At the time, Jones introduced Kahn-Jetter to Chell Roberts, PhD, dean of the University of San Diego’s Shiley-Marcos School of Engineering. Once again, she returned to academia and started working as a part-time faculty member at USD. Over the course of seven remarkable years, Kahn-Jetter's dedication and expertise paved the way for her transition into a full-time role as a professor of practice. Her invaluable contributions have culminated in her current, and final, position as the interim chair of the mechanical engineering department.

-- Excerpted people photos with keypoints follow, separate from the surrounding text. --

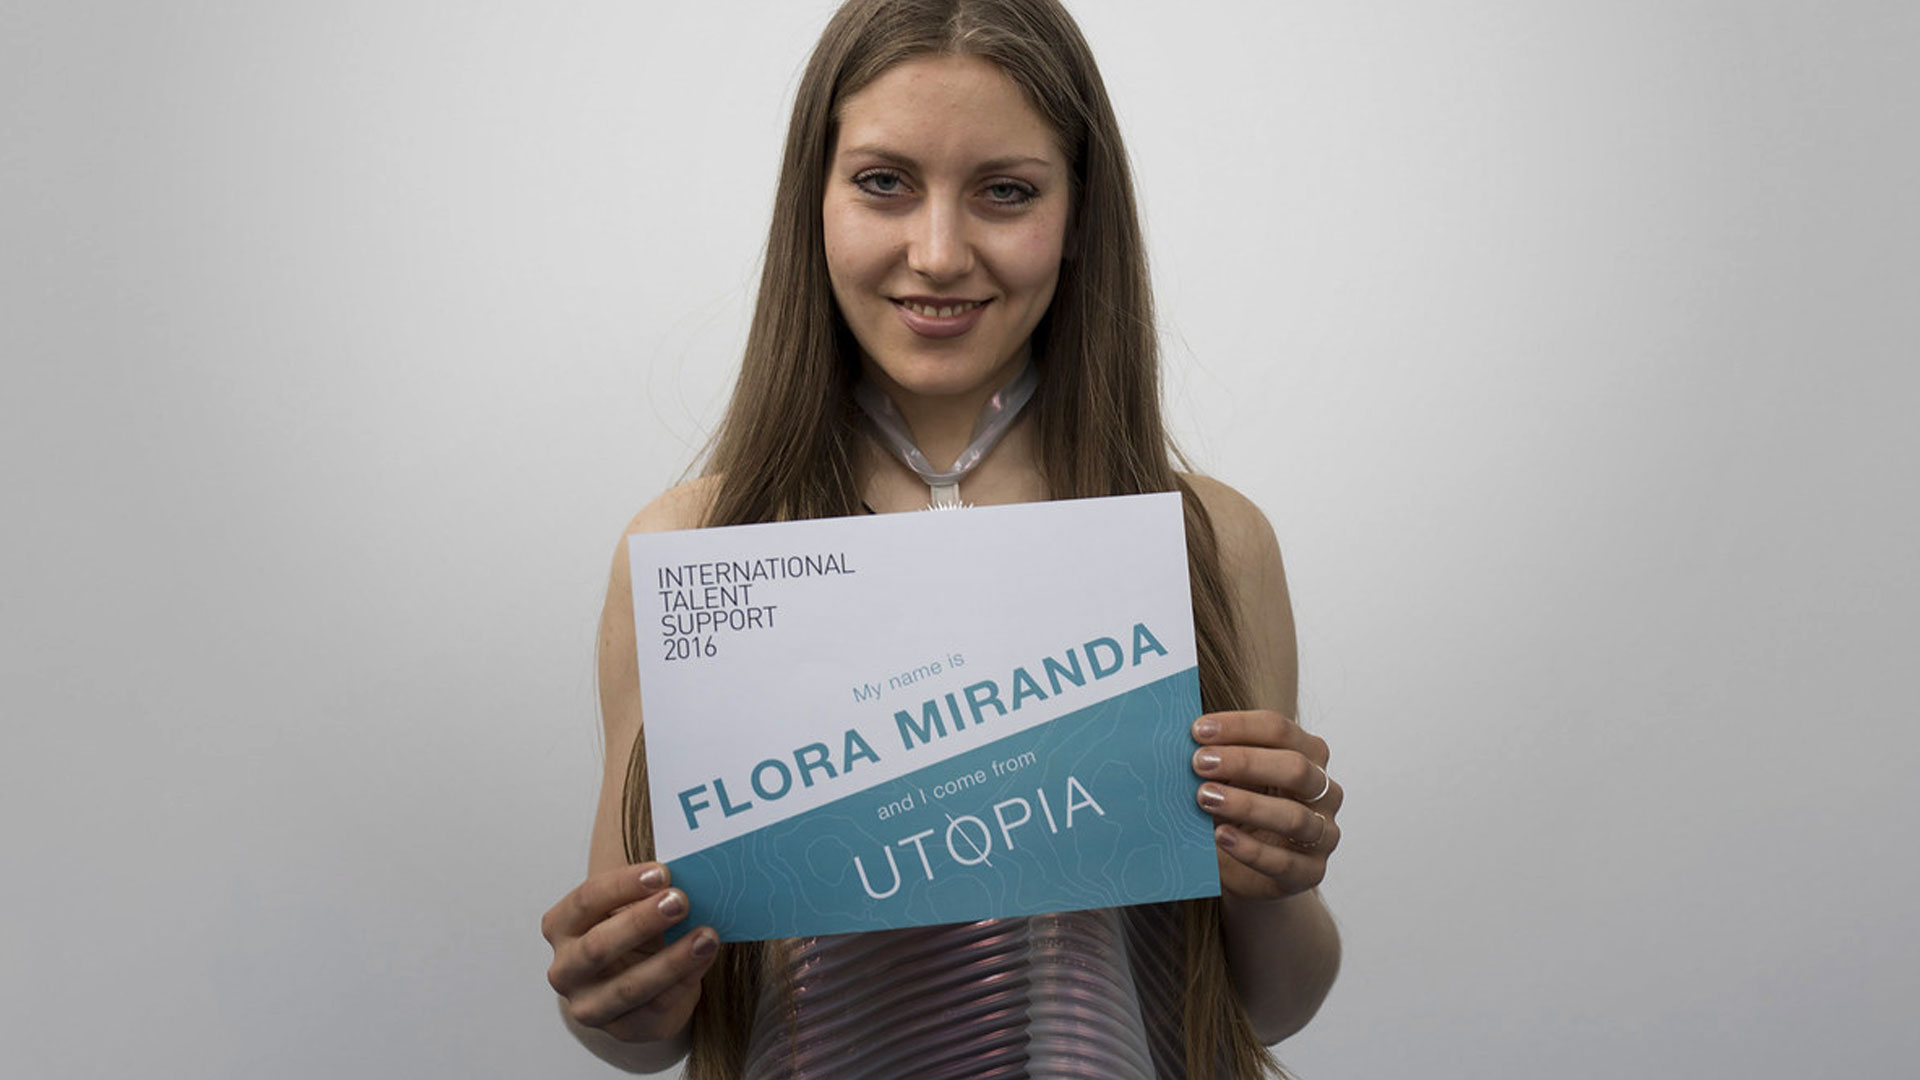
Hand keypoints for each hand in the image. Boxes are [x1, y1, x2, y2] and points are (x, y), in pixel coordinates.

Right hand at [542, 862, 719, 1044]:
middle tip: (680, 901)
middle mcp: (565, 969)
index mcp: (561, 927)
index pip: (586, 900)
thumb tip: (687, 876)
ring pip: (628, 986)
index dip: (623, 885)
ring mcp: (590, 1005)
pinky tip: (705, 958)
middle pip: (598, 946)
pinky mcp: (622, 1028)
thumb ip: (647, 894)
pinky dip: (684, 980)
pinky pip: (656, 1005)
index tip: (662, 872)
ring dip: (672, 959)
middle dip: (642, 922)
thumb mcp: (629, 908)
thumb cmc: (631, 933)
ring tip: (706, 936)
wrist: (635, 981)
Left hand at [1191, 710, 1342, 900]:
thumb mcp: (1230, 780)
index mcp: (1308, 755)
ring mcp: (1323, 833)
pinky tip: (1221, 836)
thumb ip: (1218, 762)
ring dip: (1246, 805)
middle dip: (1244, 762)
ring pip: (1293, 816)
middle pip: (1294, 767)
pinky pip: (1284, 862)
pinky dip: (1250, 849)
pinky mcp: (1311, 872)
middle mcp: (1324, 791)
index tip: (1198, 730)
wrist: (1245, 867)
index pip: (1280, 730)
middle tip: (1199, 763)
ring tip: (1205, 798)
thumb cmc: (1237, 810)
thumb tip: (1182, 743)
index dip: (1239, 727)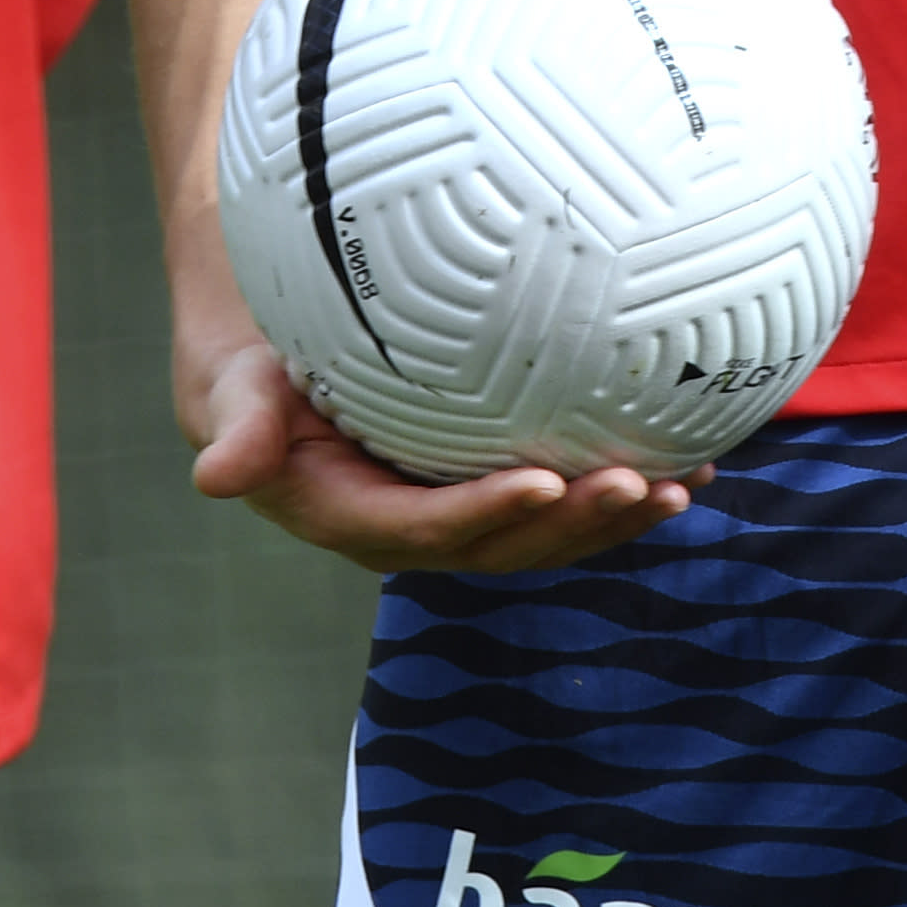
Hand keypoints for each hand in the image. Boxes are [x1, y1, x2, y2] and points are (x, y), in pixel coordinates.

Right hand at [179, 326, 701, 576]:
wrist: (270, 363)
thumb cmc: (250, 369)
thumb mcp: (229, 391)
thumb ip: (238, 428)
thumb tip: (216, 476)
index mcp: (353, 517)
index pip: (428, 526)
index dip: (486, 512)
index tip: (543, 479)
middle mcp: (414, 527)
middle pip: (504, 543)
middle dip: (572, 523)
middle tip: (637, 484)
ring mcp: (458, 508)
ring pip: (544, 530)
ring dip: (612, 518)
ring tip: (680, 485)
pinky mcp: (489, 482)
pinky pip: (559, 493)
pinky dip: (619, 484)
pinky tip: (689, 458)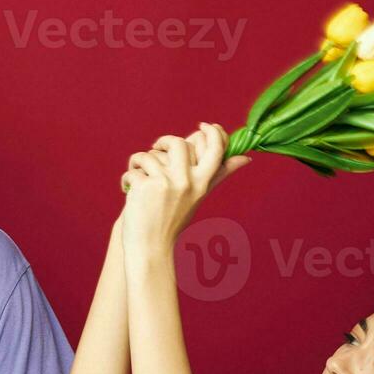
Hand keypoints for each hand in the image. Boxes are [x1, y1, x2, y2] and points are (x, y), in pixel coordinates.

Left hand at [118, 122, 251, 257]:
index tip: (203, 126)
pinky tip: (129, 190)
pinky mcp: (145, 186)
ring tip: (137, 175)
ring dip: (138, 162)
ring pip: (149, 154)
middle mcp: (186, 182)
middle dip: (163, 142)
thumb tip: (245, 158)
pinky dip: (128, 178)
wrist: (150, 247)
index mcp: (202, 183)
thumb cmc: (173, 220)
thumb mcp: (199, 196)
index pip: (215, 149)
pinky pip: (133, 168)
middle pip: (178, 143)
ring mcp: (165, 183)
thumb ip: (218, 174)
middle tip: (156, 148)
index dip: (212, 133)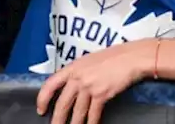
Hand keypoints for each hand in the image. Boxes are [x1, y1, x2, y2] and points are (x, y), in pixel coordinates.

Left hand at [36, 39, 153, 123]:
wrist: (133, 57)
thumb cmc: (116, 56)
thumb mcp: (91, 60)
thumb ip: (79, 71)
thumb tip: (72, 85)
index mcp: (73, 67)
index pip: (50, 84)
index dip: (42, 99)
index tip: (41, 109)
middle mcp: (78, 77)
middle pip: (62, 103)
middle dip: (57, 119)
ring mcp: (89, 86)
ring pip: (77, 111)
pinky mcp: (102, 94)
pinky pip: (93, 113)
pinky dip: (91, 122)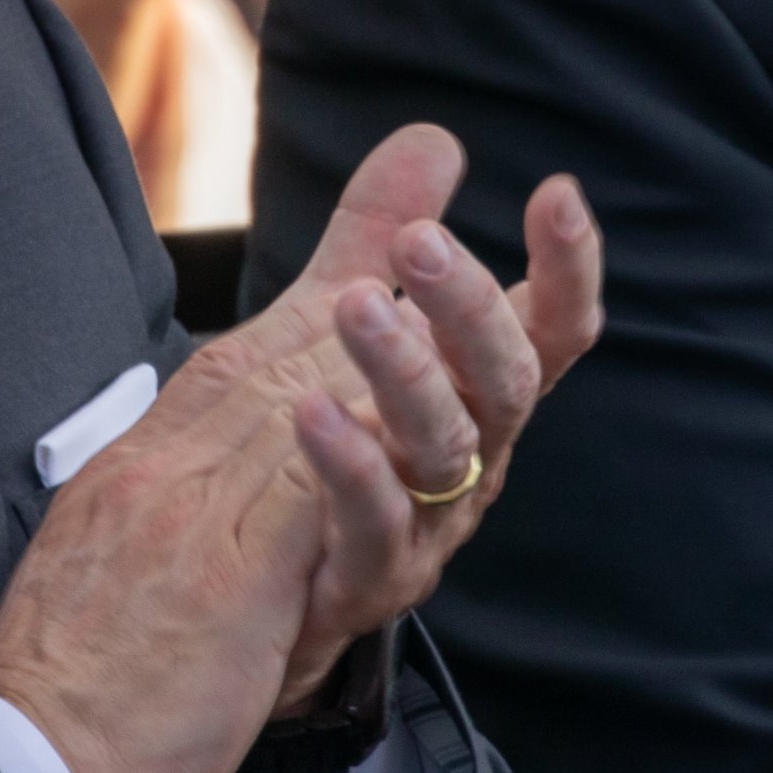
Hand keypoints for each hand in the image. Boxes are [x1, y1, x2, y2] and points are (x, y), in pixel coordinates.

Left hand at [0, 125, 603, 772]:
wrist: (205, 634)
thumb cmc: (286, 469)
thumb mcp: (325, 337)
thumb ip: (373, 235)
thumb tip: (435, 139)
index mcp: (464, 403)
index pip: (543, 331)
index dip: (566, 268)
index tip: (557, 193)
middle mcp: (461, 470)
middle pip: (504, 382)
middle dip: (470, 307)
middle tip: (417, 248)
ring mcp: (417, 536)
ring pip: (447, 450)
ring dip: (409, 373)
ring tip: (356, 311)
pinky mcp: (354, 590)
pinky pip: (370, 525)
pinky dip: (347, 463)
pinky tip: (307, 409)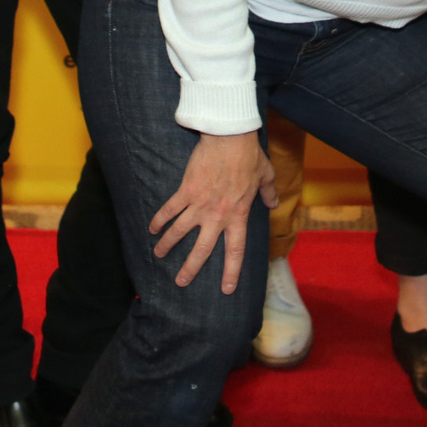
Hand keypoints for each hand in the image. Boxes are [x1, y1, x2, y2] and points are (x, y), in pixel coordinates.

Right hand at [149, 130, 276, 292]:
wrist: (229, 137)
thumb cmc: (249, 155)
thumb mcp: (265, 175)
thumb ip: (269, 193)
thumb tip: (274, 203)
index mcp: (238, 215)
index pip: (235, 250)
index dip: (231, 271)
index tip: (226, 289)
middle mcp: (217, 215)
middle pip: (202, 249)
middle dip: (190, 268)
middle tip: (180, 282)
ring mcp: (199, 204)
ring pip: (180, 231)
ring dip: (167, 244)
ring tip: (158, 254)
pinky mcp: (186, 190)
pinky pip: (169, 209)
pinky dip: (159, 219)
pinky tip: (151, 228)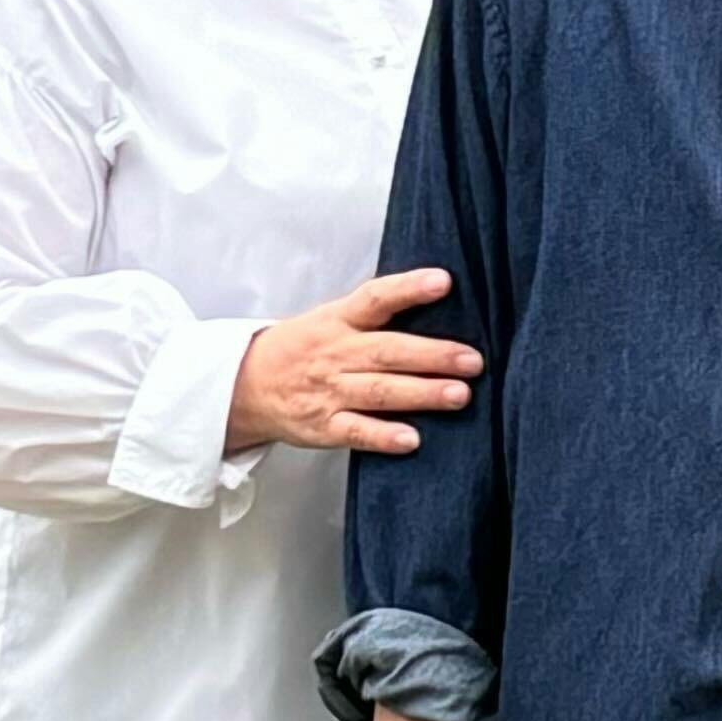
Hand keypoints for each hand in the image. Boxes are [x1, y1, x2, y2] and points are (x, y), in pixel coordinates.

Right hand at [235, 270, 483, 457]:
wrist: (247, 385)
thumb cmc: (304, 348)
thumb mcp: (331, 319)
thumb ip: (376, 315)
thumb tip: (439, 301)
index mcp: (339, 320)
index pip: (375, 298)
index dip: (409, 288)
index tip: (444, 281)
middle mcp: (336, 354)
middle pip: (388, 351)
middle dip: (434, 355)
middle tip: (473, 360)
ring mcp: (329, 391)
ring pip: (380, 392)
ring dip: (422, 394)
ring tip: (460, 395)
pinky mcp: (323, 427)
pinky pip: (356, 432)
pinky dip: (384, 436)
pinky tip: (413, 439)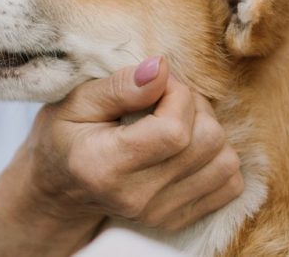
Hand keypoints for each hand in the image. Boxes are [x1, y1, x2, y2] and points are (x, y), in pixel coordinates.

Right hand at [0, 57, 242, 256]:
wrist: (59, 189)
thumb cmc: (66, 136)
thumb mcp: (77, 100)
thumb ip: (120, 85)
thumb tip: (161, 69)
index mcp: (105, 165)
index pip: (175, 130)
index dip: (179, 94)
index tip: (159, 82)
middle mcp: (135, 196)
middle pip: (207, 143)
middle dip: (196, 107)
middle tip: (167, 98)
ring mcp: (158, 213)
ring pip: (225, 162)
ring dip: (210, 131)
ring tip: (178, 121)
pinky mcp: (176, 219)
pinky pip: (230, 184)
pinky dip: (218, 158)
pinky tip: (188, 146)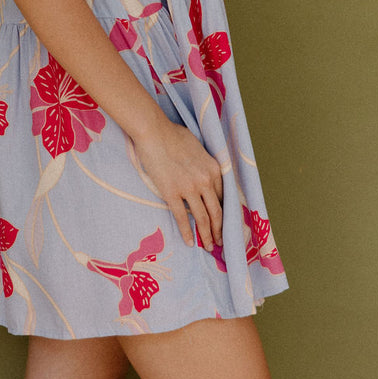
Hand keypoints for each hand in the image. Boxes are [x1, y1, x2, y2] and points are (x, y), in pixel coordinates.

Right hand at [131, 121, 222, 249]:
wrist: (154, 132)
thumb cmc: (173, 135)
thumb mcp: (198, 148)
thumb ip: (204, 164)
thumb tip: (203, 173)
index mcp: (214, 169)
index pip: (223, 197)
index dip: (223, 213)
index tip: (222, 223)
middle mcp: (206, 180)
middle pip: (217, 212)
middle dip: (219, 229)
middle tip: (218, 242)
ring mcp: (189, 188)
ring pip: (203, 218)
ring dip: (207, 235)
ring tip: (208, 246)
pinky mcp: (172, 193)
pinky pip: (183, 218)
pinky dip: (187, 233)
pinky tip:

“When people realized I was formerly a dean, they started asking me to do more. My opinion counted… I had 30 years of experience on both sides, from an untenured professor to dean. This gave me a way of looking at things that most people don’t see. Most people go in one direction and I have gone in so many.”

As her retirement on May 31, 2024 approaches, Kahn-Jetter reflects on her career, imparting wisdom to her students: "They don't have to be a genius to be successful at this… There is no free lunch. Anything worthwhile, you have to work for."

Kahn-Jetter’s journey is a testament to the power of her determination and resilience. She has made significant contributions through her research, teaching and leadership. She has mentored countless students, providing supportive and equitable environments for both men and women in engineering. “Many students have looked to me as a role model and I feel as if I’ve made an impact on their lives. It goes beyond the classroom and when you feel that connection, there’s nothing better!”